REQUEST ->
Copy every line in the listing that contains "Concurrency".

RECORDS FOR THE EXERCISE ->
**********
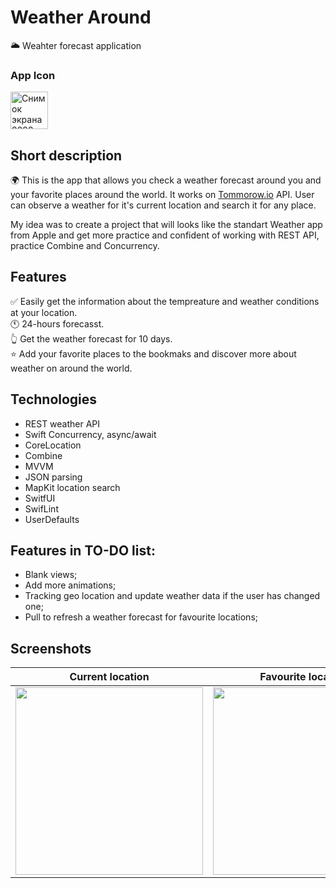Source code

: # Weather Around 
🌥 Weahter forecast application

### App Icon
<img width="60" alt="Снимок экрана 2022-11-04 в 11 38 23" src="https://user-images.githubusercontent.com/81718237/202279067-0a7864e7-b075-4099-8999-6c36b254edef.png">


## Short description
 
 🌍 This is the app that allows you check a weather forecast around you and your favorite places around the world. It works on [Tommorow.io](https://www.tomorrow.io) API. User can observe a weather for it's current location and search it for any place. 
 
My idea was to create a project that will looks like the standart Weather app from Apple and get more practice and confident of working with REST API, practice Combine and Concurrency. 
 
 ## Features 
✅ Easily get the information about the tempreature and weather conditions at your location.<br> 
🕚 24-hours forecasst.<br> 
👆 Get the weather forecast for 10 days.<br> 
⭐️ Add your favorite places to the bookmaks and discover more about weather on around the world.<br> 
 
 ## Technologies
 - REST weather API
 - Swift Concurrency, async/await
 - CoreLocation
 - Combine
 - MVVM
 - JSON parsing
 - MapKit location search
 - SwitfUI
 - SwifLint
 - UserDefaults 
 
 ## Features in TO-DO list:
 - Blank views;
 - Add more animations;
 - Tracking geo location and update weather data if the user has changed one;
 - Pull to refresh a weather forecast for favourite locations;

## Screenshots

Current location                                                         |  Favourite locations                                                       
:----------------------------------------------------------------:|:--------------------------------------------------------------------:
[<img src="https://user-images.githubusercontent.com/81718237/202274918-ee5f2f8d-94e5-4999-af7f-7429be2d5597.gif" width = "300" />](image.png) | [<img src="https://user-images.githubusercontent.com/81718237/202274072-1639b74e-fdda-457d-9dac-806a33e6b05e.gif" width="300"/>](image.png)








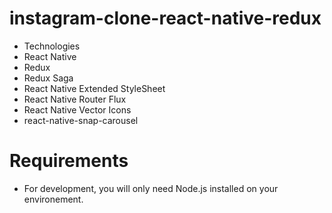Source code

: # instagram-clone-react-native-redux

- Technologies
- React Native
- Redux
- Redux Saga
- React Native Extended StyleSheet
- React Native Router Flux
- React Native Vector Icons
- react-native-snap-carousel

# Requirements
- For development, you will only need Node.js installed on your environement.
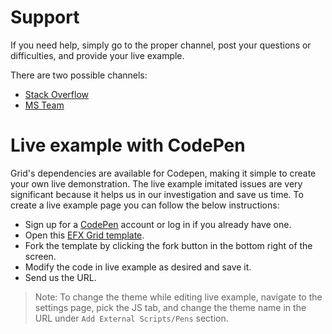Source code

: # Support
If you need help, simply go to the proper channel, post your questions or difficulties, and provide your live example.

There are two possible channels:
- [Stack Overflow](https://lseg.stackenterprise.co/posts/tagged/1102)
- [MS Team](https://teams.microsoft.com/l/channel/19%3ad514a7251da6436699c306fcb5710fca%40thread.tacv2/Grids%2520and%2520Blotters?groupId=8900d5cb-b36d-406a-9101-c9830b069f19&tenantId=287e9f0e-91ec-4cf0-b7a4-c63898072181)

# Live example with CodePen

Grid's dependencies are available for Codepen, making it simple to create your own live demonstration. The live example imitated issues are very significant because it helps us in our investigation and save us time. To create a live example page you can follow the below instructions:
- Sign up for a [CodePen](https://codepen.io) account or log in if you already have one.
- Open this [EFX Grid template](https://codepen.io/kkpornch/pen/RwBxwJx).
- Fork the template by clicking the fork button in the bottom right of the screen.
- Modify the code in live example as desired and save it.
- Send us the URL.

> Note: To change the theme while editing live example, navigate to the settings page, pick the JS tab, and change the theme name in the URL under `Add External Scripts/Pens` section.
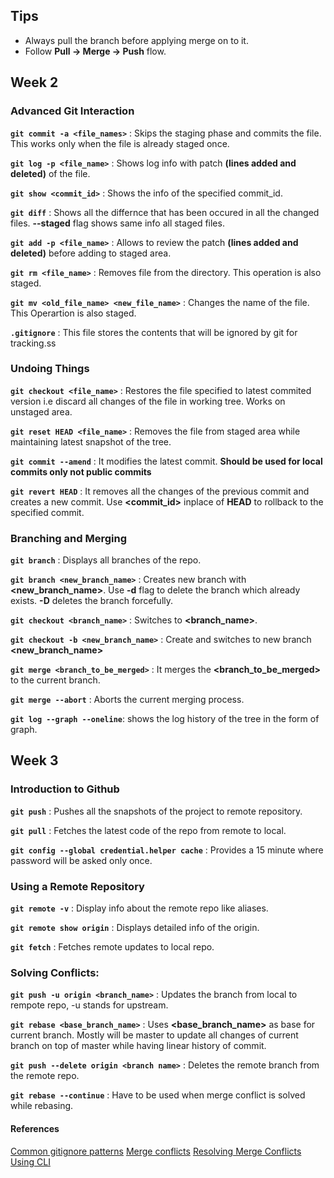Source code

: ## Tips

- Always pull the branch before applying merge on to it.
- Follow **Pull -> Merge -> Push** flow.

## Week 2

### Advanced Git Interaction

**`git commit -a <file_names>`** : Skips the staging phase and commits the file. This works only when the file is already staged once.

**`git log -p <file_name>`** : Shows log info with patch **(lines added and deleted)** of the file.

**`git show <commit_id>`** : Shows the info of the specified commit_id.

**`git diff`** : Shows all the differnce that has been occured in all the changed files. **--staged** flag shows same info all staged files.

**`git add -p <file_name>`** : Allows to review the patch **(lines added and deleted)** before adding to staged area.

**`git rm <file_name>`** : Removes file from the directory. This operation is also staged.

**`git mv <old_file_name> <new_file_name>`** : Changes the name of the file. This Operartion is also staged.

**`.gitignore`** : This file stores the contents that will be ignored by git for tracking.ss

### Undoing Things

**`git checkout <file_name>`** : Restores the file specified to latest commited version i.e discard all changes of the file in working tree. Works on unstaged area.

**`git reset HEAD <file_name>`** : Removes the file from staged area while maintaining latest snapshot of the tree.

**`git commit --amend`** : It modifies the latest commit. **Should be used for local commits only not public commits**

**`git revert HEAD`** : It removes all the changes of the previous commit and creates a new commit. Use **<commit_id>** inplace of **HEAD** to rollback to the specified commit.

### Branching and Merging

**`git branch`** : Displays all branches of the repo.

**`git branch <new_branch_name>`** : Creates new branch with **<new_branch_name>**. Use **-d** flag to delete the branch which already exists. **-D** deletes the branch forcefully.

**`git checkout <branch_name>`** : Switches to **<branch_name>**.

**`git checkout -b <new_branch_name>`** : Create and switches to new branch **<new_branch_name>**

**`git merge <branch_to_be_merged>`** : It merges the **<branch_to_be_merged>** to the current branch.

**`git merge --abort`** : Aborts the current merging process.

**`git log --graph --oneline`**: shows the log history of the tree in the form of graph.

## Week 3

### Introduction to Github

**`git push`** : Pushes all the snapshots of the project to remote repository.

**`git pull`** : Fetches the latest code of the repo from remote to local.

**`git config --global credential.helper cache`** : Provides a 15 minute where password will be asked only once.

### Using a Remote Repository

**`git remote -v`** : Display info about the remote repo like aliases.

**`git remote show origin`** : Displays detailed info of the origin.

**`git fetch`** : Fetches remote updates to local repo.

### Solving Conflicts:

**`git push -u origin <branch_name>`** : Updates the branch from local to rempote repo, -u stands for upstream.

**`git rebase <base_branch_name>`** : Uses **<base_branch_name>** as base for current branch. Mostly will be master to update all changes of current branch on top of master while having linear history of commit.

**`git push --delete origin <branch name>`** : Deletes the remote branch from the remote repo.

**`git rebase --continue`** : Have to be used when merge conflict is solved while rebasing.

#### References
[Common gitignore patterns](https://gist.github.com/octocat/9257657)
[Merge conflicts](https://docs.github.com/en/github/collaborating-with-pull-requests/addressing-merge-conflicts/about-merge-conflicts)
[Resolving Merge Conflicts Using CLI](https://help.github.com/en/github/collaborating-with-issues-and-pull-requests/resolving-a-merge-conflict-using-the-command-line)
**********
SOLUTION TO THE PROBLEM ->
My idea was to create a project that will looks like the standart Weather app from Apple and get more practice and confident of working with REST API, practice Combine and Concurrency. 
 - Swift Concurrency, async/await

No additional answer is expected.